En novembre 2013, l’album est sacré meilleur album indépendant de l’année en Nouvelle-Zélande. Rien d’étonnant pour un album de cette qualité ! Dès les premiers titres, on est emporté dans le monde de Nielson, un univers qui tire son inspiration à la fois du rock psychédélique, de la soul et du funk. Les mélodies sont uniques et la batterie parvient à donner l’énergie nécessaire pour que ça bouge, sans trop en faire. L’album est volontairement enregistré avec du matériel laissant à désirer, créant un son légèrement abîmé mais d’une authenticité rare. Nielson est l’artisan unique de la composition : il s’occupe de tout sauf de la batterie. Les trois titres du milieu, commençant par « The opposite of Afternoon » sont les témoins du talent de guitariste de Ruban Nielson.

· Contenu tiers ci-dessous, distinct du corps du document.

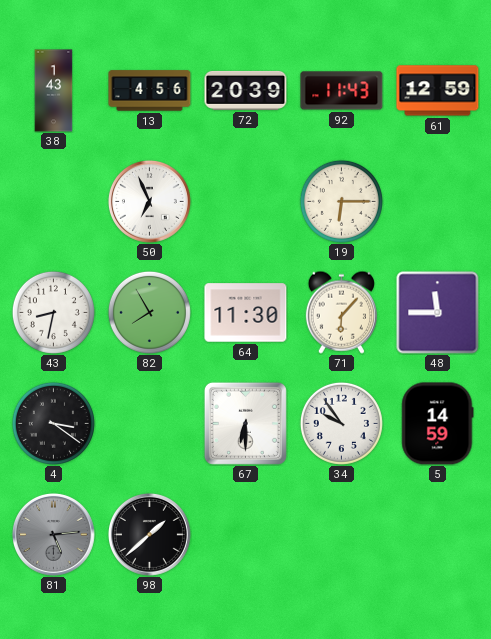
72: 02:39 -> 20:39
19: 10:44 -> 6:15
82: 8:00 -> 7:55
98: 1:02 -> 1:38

Il est encore plus intéressant de le voir jouer, car on peut se rendre compte de l’étendu de sa technique.

Autre fait intéressant : l’album sera aussi sorti en version limitée spéciale, une version acoustique. Nielson a toujours joué de l’électrique et ne pensait pas qu’il était capable de jouer correctement autrement. Il a réussi à se prouver le contraire en sortant cette édition limitée. Le vinyle est d’un magnifique bleu marbré et comme seule la moitié des chansons de l’album original sont reprises, il est uniquement pressé sur une des faces, laissant l’autre totalement lisse.

 

J’espère que je vous aurai donné envie de découvrir ce groupe et tout particulièrement cet album, qui est, selon moi, probablement le meilleur titre que la musique alternative ait pu nous offrir ces dernières années.